Where a record contains a picture, omit the picture and repeat the rest exactly.

(Records from a data source)
========================================================================

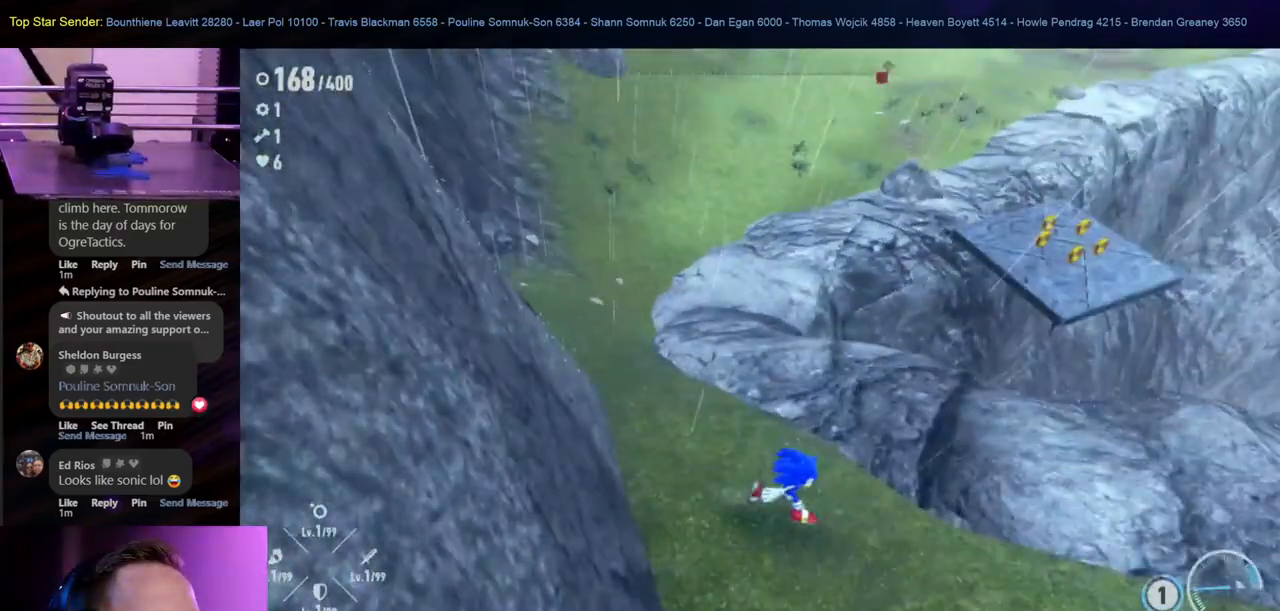
{"buttons": ["B"], "left_stick": "up", "right_stick": "center", "events": [[200, "left_stick", "up-right"], [317, "left_stick", "up"], [433, "B", "down"]]}
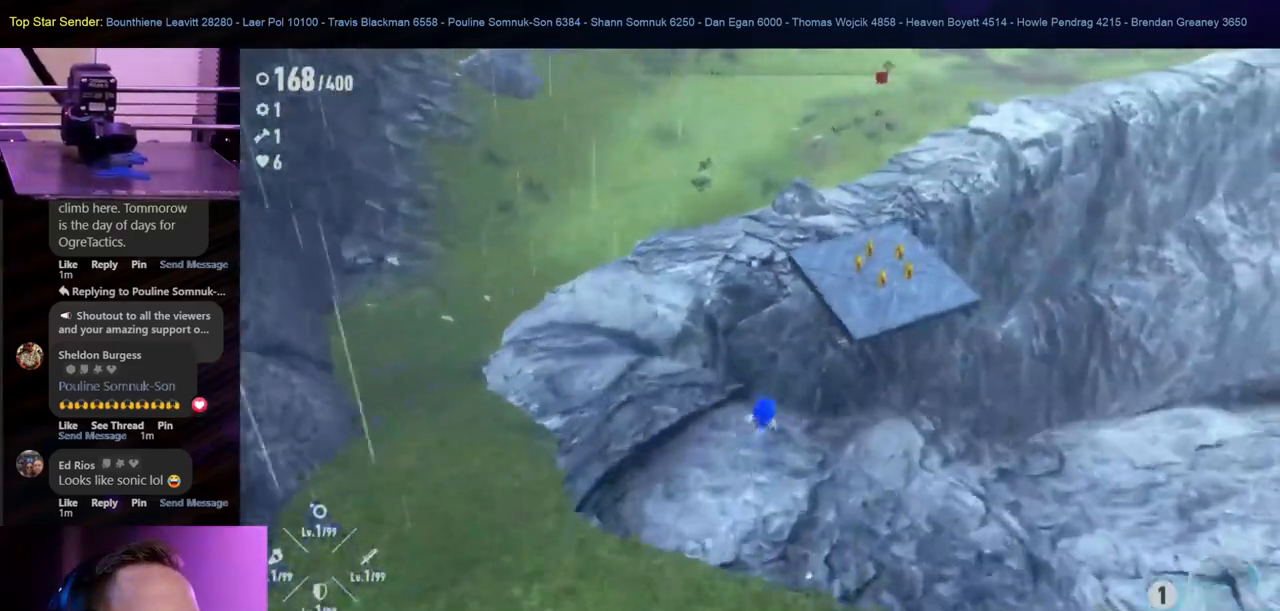
{"buttons": [], "left_stick": "up-left", "right_stick": "center", "events": [[67, "B", "up"], [200, "left_stick", "right"], [450, "left_stick", "up-left"]]}
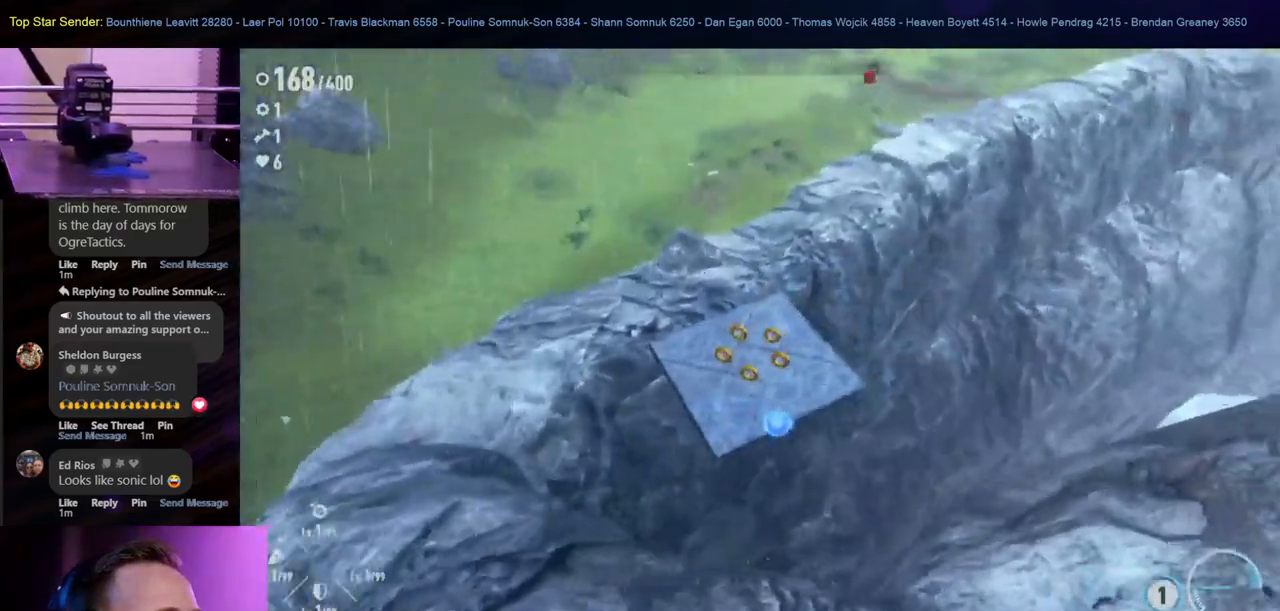
{"buttons": ["B"], "left_stick": "up-left", "right_stick": "center", "events": [[217, "B", "down"], [400, "B", "up"], [483, "B", "down"]]}
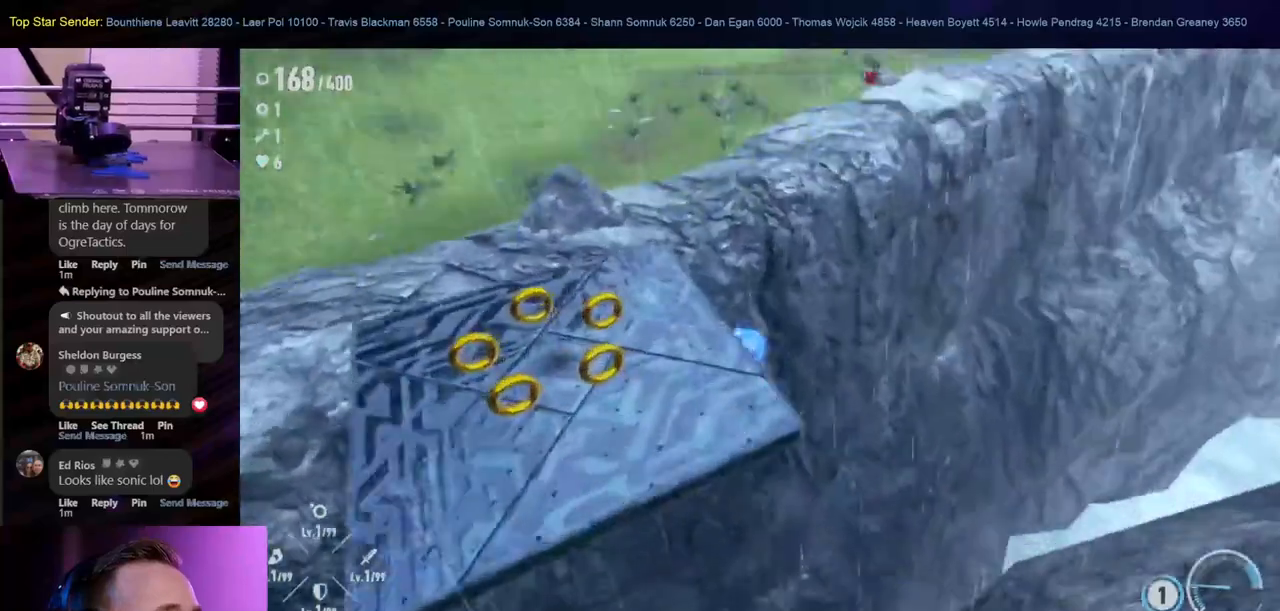
{"buttons": [], "left_stick": "left", "right_stick": "center", "events": [[133, "B", "up"], [200, "left_stick", "left"], [233, "B", "down"], [333, "B", "up"], [383, "B", "down"], [467, "B", "up"]]}
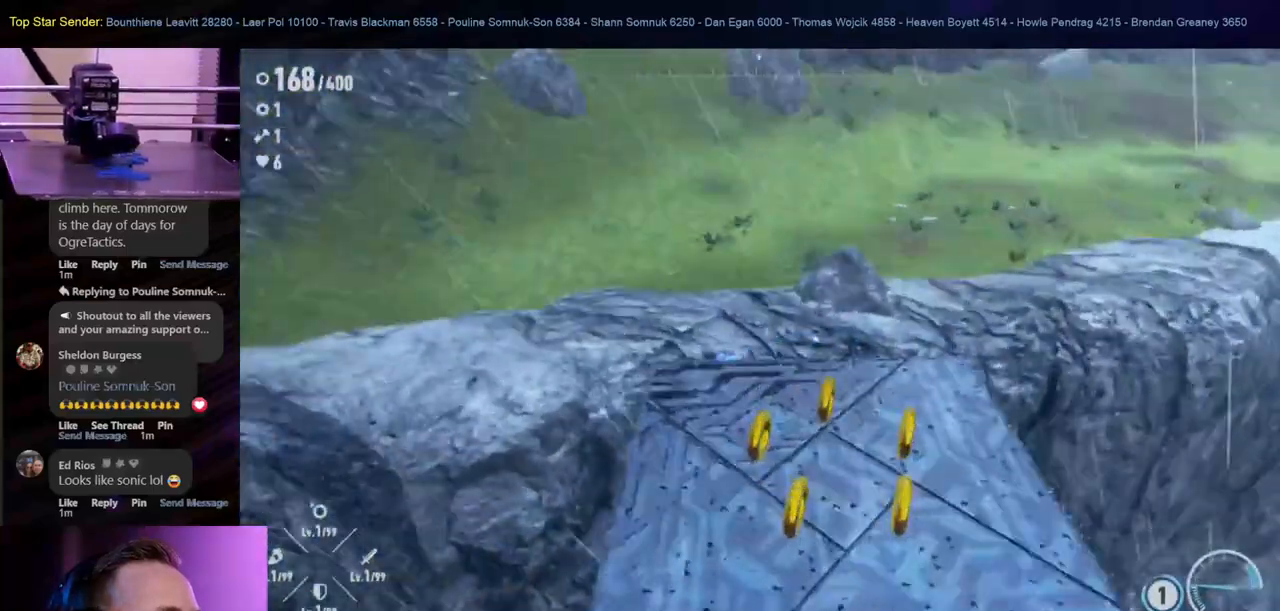
{"buttons": ["B"], "left_stick": "up", "right_stick": "center", "events": [[17, "B", "down"], [167, "left_stick", "up-left"], [267, "B", "up"], [350, "B", "down"], [400, "B", "up"], [450, "left_stick", "up"], [483, "B", "down"]]}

========================================================================

§ **Worked solution**
{"buttons": ["B"], "left_stick": "up", "right_stick": "center", "events": [[200, "left_stick", "up-right"], [317, "left_stick", "up"], [433, "B", "down"]]}
{"buttons": [], "left_stick": "up-left", "right_stick": "center", "events": [[67, "B", "up"], [200, "left_stick", "right"], [450, "left_stick", "up-left"]]}
{"buttons": ["B"], "left_stick": "up-left", "right_stick": "center", "events": [[217, "B", "down"], [400, "B", "up"], [483, "B", "down"]]}
{"buttons": [], "left_stick": "left", "right_stick": "center", "events": [[133, "B", "up"], [200, "left_stick", "left"], [233, "B", "down"], [333, "B", "up"], [383, "B", "down"], [467, "B", "up"]]}
{"buttons": ["B"], "left_stick": "up", "right_stick": "center", "events": [[17, "B", "down"], [167, "left_stick", "up-left"], [267, "B", "up"], [350, "B", "down"], [400, "B", "up"], [450, "left_stick", "up"], [483, "B", "down"]]}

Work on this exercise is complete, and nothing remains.